Is it correct to treat the probability threshold as a parameter?

malberti · 16 May 2022 09:01

From the notebook I got that one can set the probability threshold so to have the best trade-off of precision/recall. In that sense, the probability threshold seems to me as acting as a parameter of a certain model. Is it wrong?

Once one has chosen a probability threshold, how does one use predict with that precise threshold in scikit-learn?

Thanks

glemaitre58 · 16 May 2022 09:08

It could be considered a parameter of the model but not a hyperparameter: you will not change this threshold during the fit call. But you can post-tune the decision once you got the model.

This is not currently available in scikit-learn. However, there is some work on this topic to provide a predictor that will modify this threshold. The associated development is available there: [WIP] FEA New meta-estimator to post-tune the decision_function/predict_proba threshold for binary classifiers by glemaitre · Pull Request #16525 · scikit-learn/scikit-learn · GitHub

malberti · 16 May 2022 09:21

It could be considered a parameter of the model but not a hyperparameter: you will not change this threshold during the fit call.

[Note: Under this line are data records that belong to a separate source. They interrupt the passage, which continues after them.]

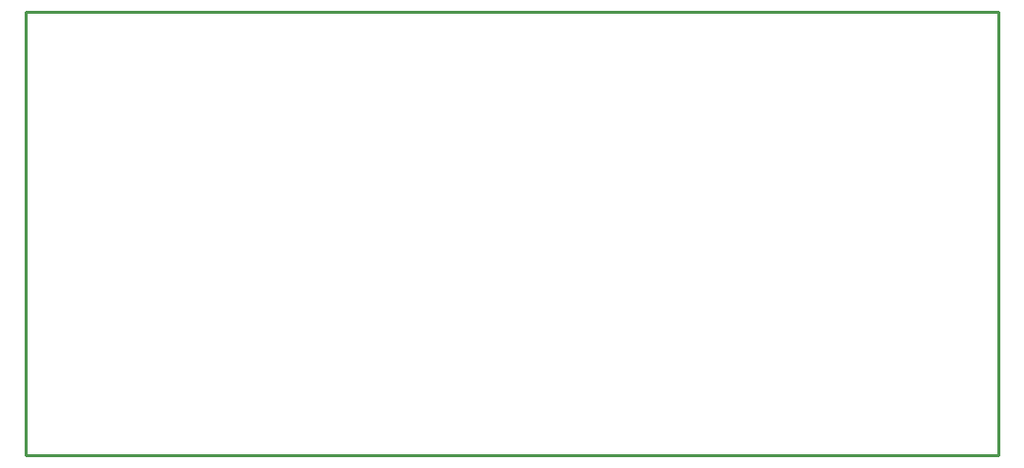
<source format=gko>
G04 Layer: BoardOutlineLayer*
G04 EasyEDA v6.5.51, 2025-11-13 11:15:01*
G04 eeee07b8e3394328a7c479296e6499dd,d08b7503fb3042b1851704d71a85d887,10*
G04 Gerber Generator version 0.2*
G04 Scale: 100 percent, Rotated: No, Reflected: No *
G04 Dimensions in millimeters *
G04 leading zeros omitted , absolute positions ,4 integer and 5 decimal *
%FSLAX45Y45*%
%MOMM*%

%ADD10C,0.2540*%
%ADD11C,0.0153*%
D10*
X698500Y9385300D02*
G01*
X698500Y9613900D01*
X9040875Y9613900D01*
X9040875Y5803900D01*
X698500Y5803900D01*
X698500Y9385300D01*

%LPD*%
M02*

</source>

But you can post-tune the decision once you got the model.

Right. To be even clearer, I guess one should treat Precision/Recall and ROC curves as “metrics” for obtaining the “best” model overall. But then, given those curves at a certain point in the development, is it correct to choose the probability threshold that maximizes the precision/recall trade-off? This would mean that one could be forced to choose different values for the probability threshold along the model evolution, right?

This is not currently available in scikit-learn.

So how does one set and use the probability threshold in predict when using scikit-learn? Simple python code like: if classifier.predict_proba(data) > choosen_threshold ...?

glemaitre58 · 16 May 2022 09:37

The strategy chosen in the PR is made by cross-validation where we interpolate the curve and choose the best mean cutoff point. I assume that we could come up with a different strategy based on ensembling the responses found during cross-validation as well.

Indeed, this is what you can do for the moment. The predictor that we want to provide will tune this threshold which is something that you might not need at the end. You might only be interested by just defining it yourself and your solution is the good one.